As reported on creditunions.com, “The first black credit unions were established in the 1920s and 30s in the same vein as the credit union movement as a whole; the goal was to help poor farmers and urban groups move toward economic self-sufficiency.”
As the civil rights movement progressed in America, the article continues, the proliferation of black credit unions progressed accordingly.
“Diversity and equality are ideals underpinning our very mission as credit unions,” said Dorthy Mack, Sr. vice president, Northwest division executive for CO-OP Financial Services. “It is so importance for us all to recognize Black History Month and the many contributions that African Americans have made to this country. As we honor these achievements, we need to also reflect on how diverse perspectives enable growth and engagement for everyone.”
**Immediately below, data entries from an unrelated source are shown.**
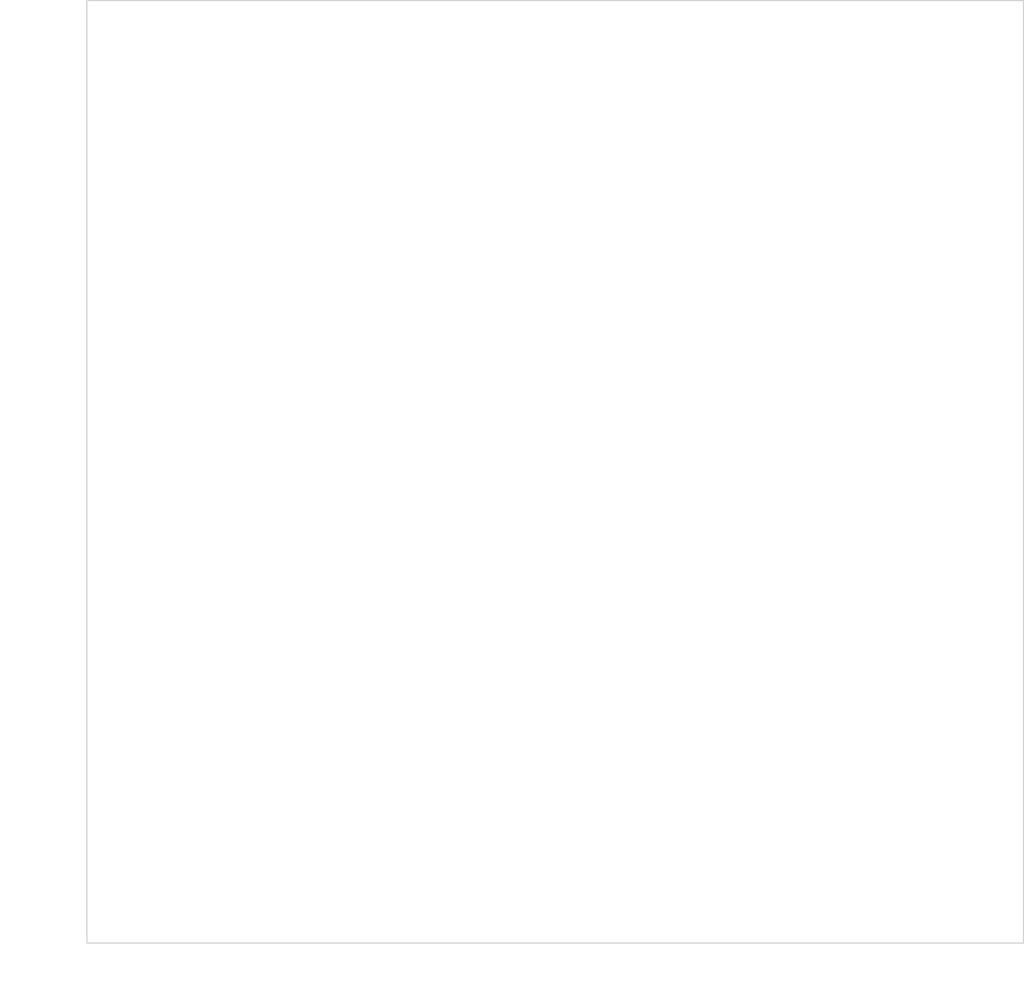
<source format=kicad_pcb>
(kicad_pcb (version 20221018) (generator pcbnew)

  (general
    (thickness 1.6)
  )

  (paper "A3")
  (layers
    (0 "F.Cu" signal)
    (31 "B.Cu" signal)
    (32 "B.Adhes" user "B.Adhesive")
    (33 "F.Adhes" user "F.Adhesive")
    (34 "B.Paste" user)
    (35 "F.Paste" user)
    (36 "B.SilkS" user "B.Silkscreen")
    (37 "F.SilkS" user "F.Silkscreen")
    (38 "B.Mask" user)
    (39 "F.Mask" user)
    (40 "Dwgs.User" user "User.Drawings")
    (41 "Cmts.User" user "User.Comments")
    (42 "Eco1.User" user "User.Eco1")
    (43 "Eco2.User" user "User.Eco2")
    (44 "Edge.Cuts" user)
    (45 "Margin" user)
    (46 "B.CrtYd" user "B.Courtyard")
    (47 "F.CrtYd" user "F.Courtyard")
    (48 "B.Fab" user)
    (49 "F.Fab" user)
  )

  (setup
    (pad_to_mask_clearance 0.051)
    (solder_mask_min_width 0.25)
    (pcbplotparams
      (layerselection 0x00010fc_ffffffff)
      (plot_on_all_layers_selection 0x0000000_00000000)
      (disableapertmacros false)
      (usegerberextensions false)
      (usegerberattributes false)
      (usegerberadvancedattributes false)
      (creategerberjobfile false)
      (dashed_line_dash_ratio 12.000000)
      (dashed_line_gap_ratio 3.000000)
      (svgprecision 4)
      (plotframeref false)
      (viasonmask false)
      (mode 1)
      (useauxorigin false)
      (hpglpennumber 1)
      (hpglpenspeed 20)
      (hpglpendiameter 15.000000)
      (dxfpolygonmode true)
      (dxfimperialunits true)
      (dxfusepcbnewfont true)
      (psnegative false)
      (psa4output false)
      (plotreference true)
      (plotvalue true)
      (plotinvisibletext false)
      (sketchpadsonfab false)
      (subtractmaskfromsilk false)
      (outputformat 1)
      (mirror false)
      (drillshape 1)
      (scaleselection 1)
      (outputdirectory "")
    )
  )

  (net 0 "")

  (gr_line (start 115.842456 221.238076) (end 115.842456 94.295511)
    (stroke (width 0.2) (type solid)) (layer "Dwgs.User") (tstamp 3741beee-eb0e-4cfe-ab83-d79a78f1b9dc))
  (gr_line (start 125.842456 224.238076) (end 125.842456 232.486601)
    (stroke (width 0.2) (type solid)) (layer "Dwgs.User") (tstamp 48bd41f8-b1b3-44f8-a22a-3b0400939664))
  (gr_line (start 284.842456 224.238076) (end 284.842456 232.486601)
    (stroke (width 0.2) (type solid)) (layer "Dwgs.User") (tstamp 52ac9428-24ae-4b1e-99e9-0409c349f2b2))
  (gr_line (start 127.842456 229.311601) (end 200.637442 229.311601)
    (stroke (width 0.2) (type solid)) (layer "Dwgs.User") (tstamp 5875d789-15f9-44ed-b290-e49bf968fe7d))
  (gr_line (start 124.842456 223.238076) (end 112.667456 223.238076)
    (stroke (width 0.2) (type solid)) (layer "Dwgs.User") (tstamp 6e58212f-1889-4a8a-84c9-4d9495271069))
  (gr_line (start 124.842456 63.238076) (end 112.667456 63.238076)
    (stroke (width 0.2) (type solid)) (layer "Dwgs.User") (tstamp 7d3941b7-6031-4d02-a4d2-35684bc5c2bc))
  (gr_line (start 115.842456 65.238076) (end 115.842456 87.18064)
    (stroke (width 0.2) (type solid)) (layer "Dwgs.User") (tstamp cc49e463-2062-482e-9207-b87d2bfbf763))
  (gr_line (start 282.842456 229.311601) (end 210.04747 229.311601)
    (stroke (width 0.2) (type solid)) (layer "Dwgs.User") (tstamp f4b39d9e-ae02-4ab1-9716-5bd918b8530c))
  (gr_line (start 284.842456 223.238076) (end 284.842456 63.238076)
    (stroke (width 0.2) (type solid)) (layer "Edge.Cuts") (tstamp 06480dac-250b-4023-be17-78f4ce777909))
  (gr_line (start 125.842456 223.238076) (end 284.842456 223.238076)
    (stroke (width 0.2) (type solid)) (layer "Edge.Cuts") (tstamp 6774c43f-5ab7-4dee-9d2d-3c9a689f55e9))
  (gr_line (start 284.842456 63.238076) (end 125.842456 63.238076)
    (stroke (width 0.2) (type solid)) (layer "Edge.Cuts") (tstamp a2cbc306-18cd-42d6-8537-c0793d8ceb61))
  (gr_line (start 125.842456 63.238076) (end 125.842456 223.238076)
    (stroke (width 0.2) (type solid)) (layer "Edge.Cuts") (tstamp a59ce15a-6f67-4905-9b00-06b68fd4716b))
  (gr_text " 160.00" (at 115.842456 89.070102) (layer "Dwgs.User") (tstamp 389b1c9a-1758-4641-af7d-1aec659ddc00)
    (effects (font (size 1.7 1.53) (thickness 0.2125)))
  )
  (gr_text "[6.30]" (at 115.842456 92.627537) (layer "Dwgs.User") (tstamp 72882169-c9f8-46a6-9e0c-88fc8f53ce65)
    (effects (font (size 1.7 1.53) (thickness 0.2125)))
  )
  (gr_text " 159.00" (at 205.342456 227.643627) (layer "Dwgs.User") (tstamp d045054f-0204-4a28-b376-c56796e1479c)
    (effects (font (size 1.7 1.53) (thickness 0.2125)))
  )
  (gr_text "[6.26]" (at 205.342456 231.201062) (layer "Dwgs.User") (tstamp d13e2fc1-8bde-4f8c-821e-9f01faf33613)
    (effects (font (size 1.7 1.53) (thickness 0.2125)))
  )

)

</source>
In fact, time has proven that the more diverse perspectives we as a credit union community bring to the discussion, the more informed and innovative our solutions become – and the better we serve members.
According to Adrianne Adufutse, sales enablement manager for CO-OP, “When we think about race and gender, it is all about what we see. When we embrace diversity, though, we think past the surface to understand individuals. We begin to tap into their unique experiences, perspectives, talents and aspirations, and that helps us deliver solutions and messages that resonate with our audiences.”
Creating an Inclusive Culture
So, how can credit unions foster a culture of inclusion and leverage diversity in service to members?
“We start by looking inside our own organizations and seeking ways to unify the workplace,” said Mack. “We set policies that validate and encourage the voices of all individuals, and we take the time to honor different cultures formally.”
As an example, she advises credit unions to display posters during Black History Month that speak to the achievements of African Americans. “Hold special lunches for employees throughout the year featuring authentic foods from different cultures,” she adds. “Make it fun, keep it real, and you will see relationships deepen naturally.”
Inclusion policies, she emphasizes, also teach teams not to tailor solutions to a single ethnic group. “A rewards program, for example, might look really attractive to one culture and not another,” she said. “When implemented with wisdom and empathy, inclusion policies provide the platform for great ideas to develop – which in turn allows organizations to deliver the best of the best.”
Supporting the AACUC
A new initiative near and dear to CO-OP is the establishment of the very first West Coast chapter of the African-American Credit Union Coalition (AACUC). Already a thriving force for good on the East Coast, the AACUC is committed to helping level the playing field for African Americans across the credit union industry by providing much-needed college scholarships, internships, professional development, advocacy and mentoring.
“Led by our team at CO-OP, the new West Coast AACUC chapter will open its doors this year, bringing all the benefits of this global organization to credit unions throughout the region,” said Mack.
As your credit union celebrates Black History Month, we invite you to support the AACUC as well, and help us advance its important mission to promote equality and opportunity for all.
“When diversity is embraced, the benefits are felt by everyone,” said Adufutse. “Individuals are empowered, creativity is unleashed, and organizations are stronger as a result.”